Future Big Data: Mapping Our Universe, and Beyond!


Mankind has made some pretty big strides over the last fifty years or so as we strive for a better understanding of the universe and how it came to be. We’ve landed men on the moon, we’ve sent numerous robots to Mars, Venus and other bodies in the Solar System, and we now have a permanent presence in space.

But despite all of these impressive achievements, we’ve barely gotten any further to answering the two most important questions – how did the universe come about, and is mankind alone?

These are questions that have troubled our greatest scientists and thinkers for centuries, and aside from a whole bunch of theories, very few people have come up with any substantial answers. But while we may not be able to definitively answer these questions any time soon, our understanding of the universe is set to improve radically in the next few years, and it will all be thanks to big data.

Mapping The Universe

Many scientists argue that before we can really understand the universe and figure out what caused everything to be, we first need to know exactly what it is we’re dealing with. To this end, a group of 23 academic institutions from countries including the US, UK, Canada, France and China has created an organization called the Next Generation Virgo Cluster Survey (NGVS), which has announced extremely ambitious plans to map the Virgo Cluster that consists of as many as 2,000 galaxies.

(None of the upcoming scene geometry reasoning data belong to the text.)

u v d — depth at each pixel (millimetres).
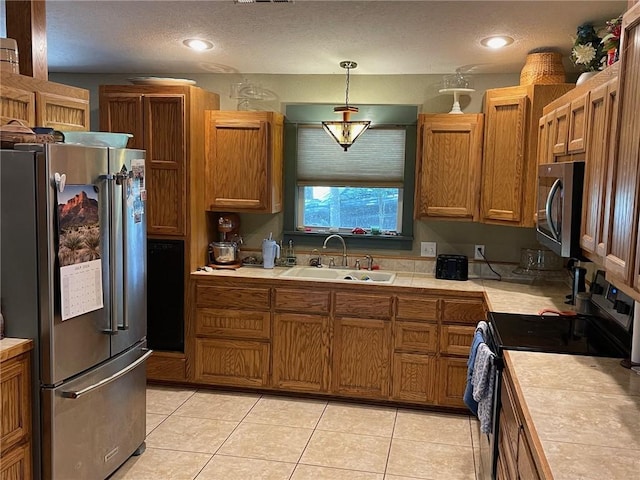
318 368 3941
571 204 2252
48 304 2318
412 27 3160
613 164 1725
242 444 3295
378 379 3863
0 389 2182
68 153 2389
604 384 1928
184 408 3805
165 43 3656
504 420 2160
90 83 4633
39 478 2389
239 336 4027
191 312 4070
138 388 3098
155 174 4004
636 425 1596
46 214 2287
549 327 2664
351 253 4477
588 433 1540
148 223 4043
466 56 3707
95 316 2621
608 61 2309
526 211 3580
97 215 2596
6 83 2619
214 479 2902
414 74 4250
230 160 4195
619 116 1678
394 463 3102
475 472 3012
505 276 4199
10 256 2322
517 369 2072
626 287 1642
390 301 3801
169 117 3951
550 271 4020
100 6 2979
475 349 2619
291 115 4426
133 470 2977
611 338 2484
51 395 2355
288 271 4227
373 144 4363
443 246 4324
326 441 3354
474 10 2859
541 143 3297
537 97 3480
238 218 4527
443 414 3791
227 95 4512
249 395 4059
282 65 4148
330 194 4555
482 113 4109
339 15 3012
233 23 3207
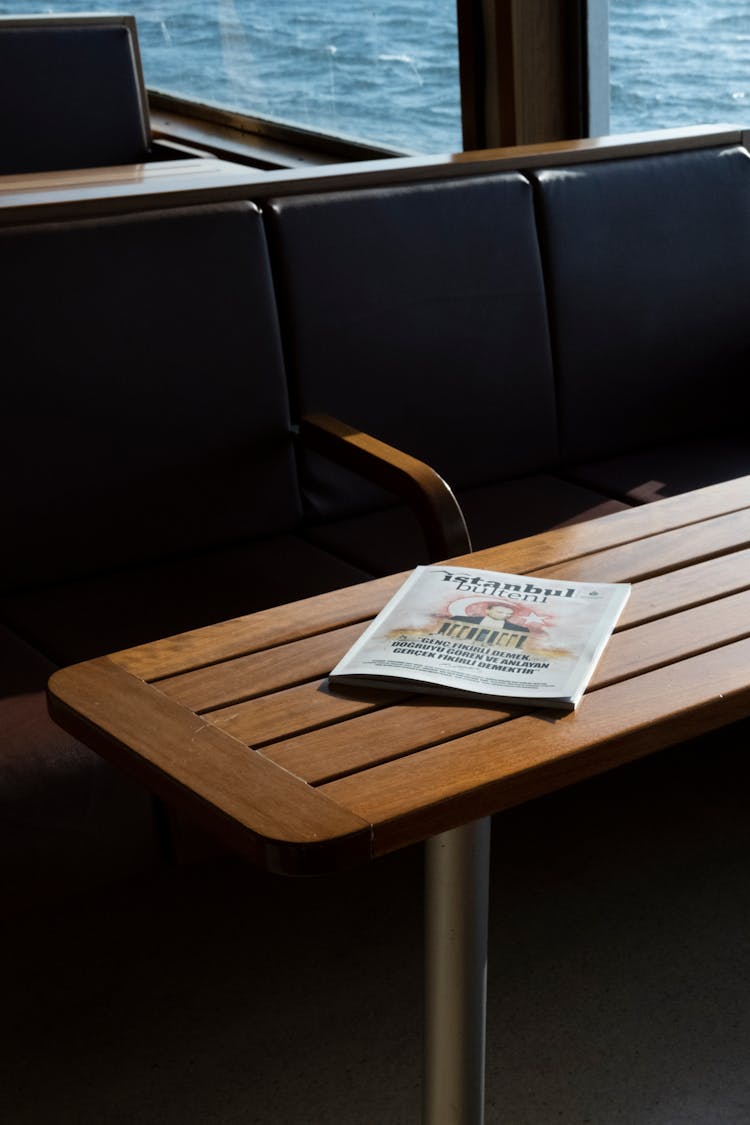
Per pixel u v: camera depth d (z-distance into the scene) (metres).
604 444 2.64
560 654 1.31
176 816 1.66
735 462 2.58
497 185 2.44
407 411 2.39
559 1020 1.80
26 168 3.94
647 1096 1.66
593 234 2.54
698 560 1.56
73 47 3.92
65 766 1.61
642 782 2.35
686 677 1.28
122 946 1.98
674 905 2.02
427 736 1.20
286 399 2.29
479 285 2.43
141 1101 1.69
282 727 1.23
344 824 1.07
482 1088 1.37
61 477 2.11
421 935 1.97
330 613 1.46
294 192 2.28
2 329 2.03
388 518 2.39
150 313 2.14
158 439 2.18
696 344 2.70
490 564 1.57
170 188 2.19
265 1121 1.64
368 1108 1.66
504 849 2.18
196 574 2.17
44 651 1.92
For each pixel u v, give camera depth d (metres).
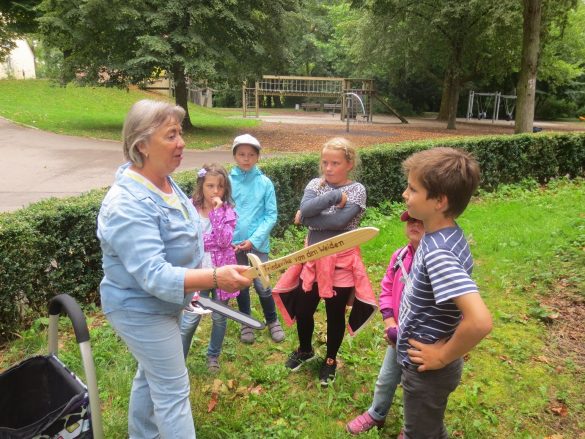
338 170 2.92
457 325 2.01
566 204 7.67
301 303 3.07
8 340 3.58
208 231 3.29
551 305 4.29
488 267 5.11
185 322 2.93
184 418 2.09
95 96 23.52
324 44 39.62
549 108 39.00
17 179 9.41
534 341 3.71
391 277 2.51
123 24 14.45
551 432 2.76
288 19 17.14
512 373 3.29
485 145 8.79
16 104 20.09
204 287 1.91
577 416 2.89
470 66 23.95
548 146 9.64
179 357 2.09
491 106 38.19
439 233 1.95
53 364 2.08
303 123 23.89
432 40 22.73
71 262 4.00
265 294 3.64
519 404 2.97
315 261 2.93
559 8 16.81
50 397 2.11
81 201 4.17
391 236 6.00
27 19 24.06
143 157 1.94
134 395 2.30
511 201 8.18
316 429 2.68
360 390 3.07
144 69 14.98
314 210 2.85
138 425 2.33
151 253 1.86
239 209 3.67
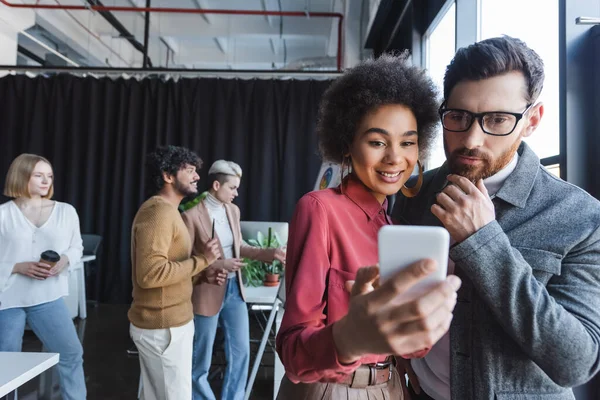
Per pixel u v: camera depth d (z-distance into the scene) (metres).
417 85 0.86
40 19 5.60
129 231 5.48
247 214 5.47
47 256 2.14
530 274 0.79
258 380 3.34
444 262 0.46
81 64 6.66
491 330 0.88
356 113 0.84
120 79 5.59
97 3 5.71
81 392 2.28
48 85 5.63
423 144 0.94
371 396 0.82
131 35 6.41
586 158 1.43
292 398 0.85
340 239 0.79
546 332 0.75
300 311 0.71
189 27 6.32
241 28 6.32
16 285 2.12
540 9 1.72
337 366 0.56
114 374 3.36
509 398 0.86
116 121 5.58
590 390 1.39
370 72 0.84
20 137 5.62
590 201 0.88
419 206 1.17
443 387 1.03
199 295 2.51
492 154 0.88
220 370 3.36
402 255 0.47
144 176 5.49
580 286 0.82
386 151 0.82
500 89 0.85
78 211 5.55
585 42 1.42
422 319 0.43
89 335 4.27
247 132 5.52
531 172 0.94
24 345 3.90
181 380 1.98
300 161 5.43
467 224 0.80
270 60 7.72
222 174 2.71
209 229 2.63
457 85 0.89
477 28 2.49
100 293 5.50
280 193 5.44
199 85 5.51
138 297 1.97
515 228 0.89
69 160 5.54
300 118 5.45
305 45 7.43
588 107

See the entire Future Big Data Series on Pinterest and Springpad!


That might sound simple enough to you and me, but in truth it’s anything but. Mapping the Virgo Cluster in the kind of detail scientists want to is a truly monumental task that will necessitate the collection of vast amounts of data – we’re talking hundreds of terabytes here, says InfoWorld.com.

Much of the data has already been collected using the Canada-France-Hawaii Telescope (CFHT) located atop Hawaii’s Mauna Kea, which from 2009 to 2012 spent 140 nights carefully compiling photos of the Virgo Cluster. But the problem is that it’s one thing to collect all of these images of the cluster, and quite another to piece them all together into a coherent and accurate map.

The biggest problem with mapping star systems accurately is that scientists can’t be 100% sure which stars belong to the cluster, and which do not. Looking at the cluster through even the most powerful telescopes provides few clues as to which stars are actually a part of it, and which are located millions and millions of light years behind or in front of it.

To solve this problem, scientists are using a big data analysis technique known as ‘Machine Learning’ to positively identify which celestial objects in the photos belong to the Virgo Cluster and which do not. To this end, scientists adopted a highly advanced analysis engine known as SkyTree to do the legwork for them.

The advantage of SkyTree is that it can it can analyze data from just about any source – structured or otherwise – before massaging this and visualizing it in dozens of different ways.

With regards to the NVGS project, SkyTree applied its machine learning algorithm to known data from more than 20 million galaxies that have already been mapped to some extent. Using this data, SkyTree can then look at the images of the Virgo Cluster and automatically dismiss millions of stars that appear to fall outside of the distance range that would place them within the Virgo Cluster, saving scientists hundreds of man hours from doing this job manually.

There’s much work to be done, and even once SkyTree has managed to sort through all of the images, it will likely be some time before the scientists can piece together their final map of the Virgo Cluster. Even so, applying big data to astronomy in this way represents an important step forward, and hopefully, will help to advance our understanding of the universe in ways that we previously thought were impossible.